La rapidité de cette campagne, son étonnante finale qu’une seule bataille avait produite, la surprise de Mélas, sa surdité au passage d’une si grande armée par les Alpes, tout cela amusa fort Paris et lui fit oublier les souffrances de Gênes, la longue indécision de la victoire de Marengo, achetée par une perte énorme, et la mort de Desaix.

Le public avait été servi à son goût par une surprise de théâtre, un dénouement subit et grand, par delà l’espérance.

Il en resta quelque plaisanterie, un ragoût à la mode, les poulets à la Marengo, taillés, cuits, servis tout de suite. Et le vainqueur fut plus que jamais dans la bouche du peuple : ce farceur de Bonaparte.

Mais, selon la coutume des grands acteurs, qui ne rient jamais de leurs tours les mieux réussis, il revint imposant et sombre, montrant le front chargé du profond calculateur, du puissant magicien dont les conjurations ont vaincu la nature, dompté même les Alpes.
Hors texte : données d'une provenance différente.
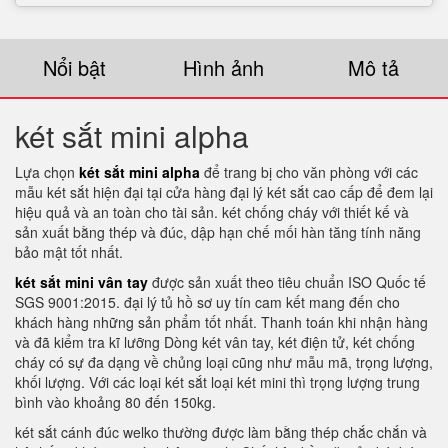
Nổi bật
Hình ảnh
Mô tả
két sắt mini alpha
Lựa chọn
két sắt mini alpha
để trang bị cho văn phòng với các
mẫu két sắt hiện đại tại cửa hàng đại lý két sắt cao cấp để đem lại
hiệu quả và an toàn cho tài sản. két chống cháy với thiết kế và
sản xuất bằng thép và đúc, dập hạn chế mối hàn tăng tính năng
bảo mật tốt nhất.
két sắt mini vân tay
được sản xuất theo tiêu chuẩn ISO Quốc tế
SGS 9001:2015. đại lý tủ hồ sơ uy tín cam kết mang đến cho
khách hàng những sản phẩm tốt nhất. Thanh toán khi nhận hàng
và đã kiểm tra kĩ lưỡng Dòng két vân tay, két điện tử, két chống
cháy có sự đa dạng về chủng loại cũng như mẫu mã, trọng lượng,
khối lượng. Với các loại két sắt loại két mini thì trọng lượng trung
bình vào khoảng 80 đến 150kg.
két sắt cánh đúc welko thường được làm bằng thép chắc chắn và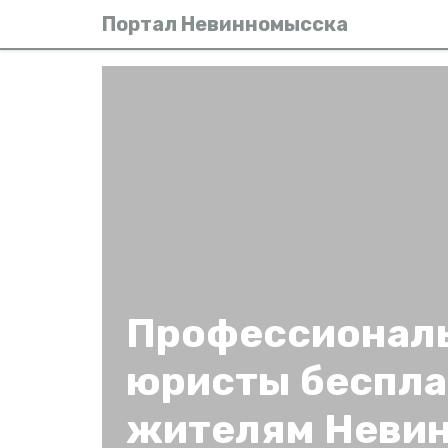
Портал Невинномысска
Профессионал
юристы беспла
жителям Неви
C’était un autre Bonaparte. La surprise de ce prodigieux succès n’avait pas ébloui les autres seulement, mais lui-même ; — il savait pourtant mieux que personne combien il avait été près de l’échec.

Dans cette position, le triomphateur, désormais trop haut, trop au-dessus des hommes pour s’en soucier, délaissa tout à coup les habitudes un peu bourgeoises qu’il affectait depuis brumaire. Joséphine, sans être quittée (et toujours couchant avec lui), fut un peu mise de côté et vit arriver à Paris, mandée par Bonaparte, la belle Italienne Grassini, qui avait chanté à Milan le triomphe, et qu’on pouvait appeler la voix de l’Italie.

La Grassini, que lui-même traitait assez brutalement[14], fut-elle un simple jeu ou comme un paravent derrière lequel on ne distinguait pas les licences bien autres que prenait le nouveau souverain ?

[14] Un jour qu’elle lui demandait son portrait, le brutal lui donna une pièce de cent sous.

En ce moment, les sœurs de Bonaparte, toujours en lutte avec Joséphine, avaient décidément vaincu, et elles furent prédominantes, jusqu’à ce que la fille de Joséphine, Hortense, belle-fille de Bonaparte, les dépossédât à son tour.

Les satiriques ont voulu voir l’inceste en tout cela. Tradition douteuse. Seulement on pourrait croire que cet imitateur des rois en tant de choses eût voulu aussi (selon le mot de madame Henriette, selon l’exemple de Louis XV et de tant d’autres) prendre ce privilège d’une morale toute royale[15].